Company spokesman David Botkins disputed the SCC staff testimony and said the company will file a detailed rebuttal later this month.
The SCC’s three commissioners will rule on the charitable contributions later this year.
Dominion’s political power was on full display earlier this year when the General Assembly passed, and Democratic Gov. Terry McAuliffe signed into law, a major revision of how Virginia regulates electric utilities. The measure suspends until 2022 biennial reviews of Dominion’s base rates. The company said it provides a “needed transition period” while Virginia sorts out how to deal with new federal pollution rules.
Critics, including Democratic Attorney General Mark Herring, said the legislation could let Dominion charge excessive rates unchallenged. An expert witness for Herring told the SCC that Dominion’s rates are currently too high by about $630,000 a day, while SCC staff said the figure was about $860,000 a day. Dominion disputes both figures.
“Really, I think the bill was ludicrous,” said Clint Miller, a former Republican lawmaker and SCC commissioner. “But because of (Dominion’s) political clout they got it through.”
Del. Terry Kilgore, the Republican head of the powerful House Commerce and Labor Committee, helped usher the bill through the House of Delegates.

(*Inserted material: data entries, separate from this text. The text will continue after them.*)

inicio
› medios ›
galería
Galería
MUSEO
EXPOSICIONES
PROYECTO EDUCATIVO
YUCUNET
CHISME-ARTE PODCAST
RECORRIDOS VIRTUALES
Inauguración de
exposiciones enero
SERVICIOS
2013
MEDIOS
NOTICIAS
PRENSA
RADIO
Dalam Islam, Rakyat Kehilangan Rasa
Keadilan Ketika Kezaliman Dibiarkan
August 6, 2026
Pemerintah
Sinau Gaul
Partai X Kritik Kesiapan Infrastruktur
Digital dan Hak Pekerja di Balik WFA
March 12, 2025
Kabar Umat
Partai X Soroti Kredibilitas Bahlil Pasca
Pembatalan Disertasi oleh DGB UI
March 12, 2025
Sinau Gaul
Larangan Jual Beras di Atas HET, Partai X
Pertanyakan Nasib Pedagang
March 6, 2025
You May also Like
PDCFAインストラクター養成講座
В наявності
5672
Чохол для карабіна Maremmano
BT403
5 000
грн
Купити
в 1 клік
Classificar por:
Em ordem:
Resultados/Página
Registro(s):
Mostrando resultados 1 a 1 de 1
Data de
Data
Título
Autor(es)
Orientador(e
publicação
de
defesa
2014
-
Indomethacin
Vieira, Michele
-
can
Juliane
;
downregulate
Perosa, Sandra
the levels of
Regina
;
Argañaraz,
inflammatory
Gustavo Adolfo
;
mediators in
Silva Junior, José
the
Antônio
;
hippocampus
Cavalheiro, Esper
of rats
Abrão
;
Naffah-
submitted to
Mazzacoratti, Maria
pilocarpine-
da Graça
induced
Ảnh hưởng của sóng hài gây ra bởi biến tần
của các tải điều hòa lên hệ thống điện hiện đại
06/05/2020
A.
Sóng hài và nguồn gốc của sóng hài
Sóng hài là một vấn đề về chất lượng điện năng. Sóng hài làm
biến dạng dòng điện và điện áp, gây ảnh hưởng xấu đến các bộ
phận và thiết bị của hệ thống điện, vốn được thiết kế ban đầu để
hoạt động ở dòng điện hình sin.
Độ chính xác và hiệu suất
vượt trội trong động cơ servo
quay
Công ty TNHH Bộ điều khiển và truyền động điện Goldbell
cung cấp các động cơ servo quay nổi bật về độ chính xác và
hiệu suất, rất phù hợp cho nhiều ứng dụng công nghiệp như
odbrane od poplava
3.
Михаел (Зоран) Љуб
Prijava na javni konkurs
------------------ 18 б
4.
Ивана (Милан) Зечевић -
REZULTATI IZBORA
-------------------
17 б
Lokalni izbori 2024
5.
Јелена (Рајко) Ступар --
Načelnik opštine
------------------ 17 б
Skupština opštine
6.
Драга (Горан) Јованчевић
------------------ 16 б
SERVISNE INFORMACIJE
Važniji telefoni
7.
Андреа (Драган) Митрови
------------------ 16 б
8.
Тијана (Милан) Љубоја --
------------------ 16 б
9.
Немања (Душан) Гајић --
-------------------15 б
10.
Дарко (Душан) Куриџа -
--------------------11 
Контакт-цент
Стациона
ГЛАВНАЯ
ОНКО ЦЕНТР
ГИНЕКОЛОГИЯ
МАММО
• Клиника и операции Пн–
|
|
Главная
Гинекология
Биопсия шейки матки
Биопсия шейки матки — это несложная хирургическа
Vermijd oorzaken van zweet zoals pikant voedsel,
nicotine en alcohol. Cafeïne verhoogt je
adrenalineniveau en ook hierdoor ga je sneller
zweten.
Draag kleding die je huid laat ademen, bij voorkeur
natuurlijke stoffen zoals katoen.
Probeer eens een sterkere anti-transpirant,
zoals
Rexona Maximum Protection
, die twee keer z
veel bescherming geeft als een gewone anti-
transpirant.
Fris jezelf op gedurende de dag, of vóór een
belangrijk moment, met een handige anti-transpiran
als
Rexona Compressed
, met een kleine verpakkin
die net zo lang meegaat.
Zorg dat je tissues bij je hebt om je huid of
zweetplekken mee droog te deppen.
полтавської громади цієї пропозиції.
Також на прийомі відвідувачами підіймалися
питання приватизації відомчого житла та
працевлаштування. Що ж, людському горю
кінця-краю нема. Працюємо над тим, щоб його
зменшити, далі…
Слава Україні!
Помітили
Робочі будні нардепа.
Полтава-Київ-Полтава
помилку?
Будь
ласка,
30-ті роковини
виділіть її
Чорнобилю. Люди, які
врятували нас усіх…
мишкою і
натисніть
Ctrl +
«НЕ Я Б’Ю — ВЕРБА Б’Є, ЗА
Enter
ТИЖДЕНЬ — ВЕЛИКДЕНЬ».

Customers paid $4,000 of a $10,000 gift Dominion gave to the Appalachian College of Pharmacy in 2012. Kilgore is a fundraiser for the school with $126,000 annual salary in recent years, tax records show.
Kilgore said Dominion’s donation aimed to help the community, not curry his favor.
“Dominion is a giving company,” said Kilgore, whose largest campaign contributor is Dominion. “They give a lot.”
The Peninsula Council for Workforce Development, where Democratic Del. Matthew James is the CEO, gets regular Dominion donations. Dominion is currently seeking approval to pass the cost of a $7,500 donation to the group to its customers. The money paid for a workforce development seminar by The Walt Disney Co.
Earlier this year, James sponsored legislation at Dominion’s request that mirrored part of the larger rate review freeze legislation. Dominion is also James’ biggest campaign donor.
James said Dominion was one of several corporate members of his group and the donations don’t affect his role as a delegate.
“That’s my day job. And it has nothing to do with the General Assembly,” James said.
Bond, the Dominion executive, said political connections don’t factor into the company’s giving.
“Who is on the payroll is not part of the equation when we are evaluating where grant money goes,” she said.
A diverse mix of nonprofits and trade groups that received customer-subsidized donations, including the Virginia chapter of the NAACP and the Virginia Chamber of Commerce, also testified in support of Dominion’s rate-freeze bill.
Dominion’s $25,000 donation accounted for more than 10 percent of the Virginia Hispanic Chamber of Commerce’s income in 2013, tax records show. Michel Zajur, the chamber’s CEO, said his group supported the bill on its merits.
State regulators don’t let Dominion bill consumers for lobbying costs, but some customer-subsidized donations went to a group that shares lobbying ties with the company.
In 2012, Dominion gave $40,000 to the Virginia Alliance for Tort Reform, a short-lived group that lobbied for business-friendly legal reform. The SCC let Dominion pass $16,000 of that onto customers. One Alliance lobbyist, Bill Thomas, is a longtime Dominion lobbyist.
Neither Thomas nor W. Heywood Fralin, a businessman who organized the Alliance, returned calls seeking comment.
State regulators will decide later this year what 2013 and 2014 Dominion contributions can be passed to customers. After that, thanks to the rate freeze legislation, the company will not have to justify its ratepayer-subsidized charitable spending to regulators for the next seven years.